La Comisión sobre Temáticas de Género de la DGN (2016: 15) destaca que la maternidad de las mujeres que sufren violencia de género y las responsabilidades de cuidado, son datos relevantes que determinan en gran parte tanto la decisión de denunciar como la de no hacerlo (20). En este sentido, expresa que “[c]ontar con redes de contención y apoyo favorece la posibilidad de sostener las denuncias y los procesos. De nuestras asistidas, el 75 % manifestó contar con apoyo, compuesto principalmente de familiares y amigos/as. Por otra parte, en el 69 % de los casos es la propia consultante el principal sostén económico suyo y de su hogar. Estos datos confirman la idea de que quienes cuentan con sostén social o familiar y con algún acceso a recursos económicos se encuentran en mejores condiciones para denunciar la violencia padecida y afrontar un proceso judicial. También, indica que quienes no cuentan con recursos económicos y redes de apoyo tienen menores posibilidades de intentar salir de relaciones violentas…” (DGN, 2016: 16).

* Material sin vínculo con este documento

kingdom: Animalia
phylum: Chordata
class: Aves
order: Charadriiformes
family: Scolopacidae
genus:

Al respecto, es importante tener presente que los obstáculos económicos que limitaban las opciones relacionales de las mujeres en estos casos no constituyen ejemplos aislados. Por el contario, el estudio de opinión efectuado por el Equipo Latinoamericano de Justicia y Género –ELA–, destaca que más de la mitad de las personas que viven situaciones de violencia no realizan la denuncia por temor. En la percepción de las personas entrevistadas las razones por las que consideran que las víctimas no realizaron las denuncias de violencia responden a: i) miedo o temor a la venganza (20 %); ii) miedo a quedar desamparada económicamente (12 %); iii) miedo o temor a quedar solo/a (8 %); iv) por no considerarlo grave (7 %), v) miedo a perder el trabajo (7 %); vi) por vergüenza (7 %); vii) por amenazas puntuales del agresor (5 %); viii) no confiar en las instituciones (4 %); ix) resolverlo informalmente (3 %); x) otras razones (ELA, 2012/1: 26).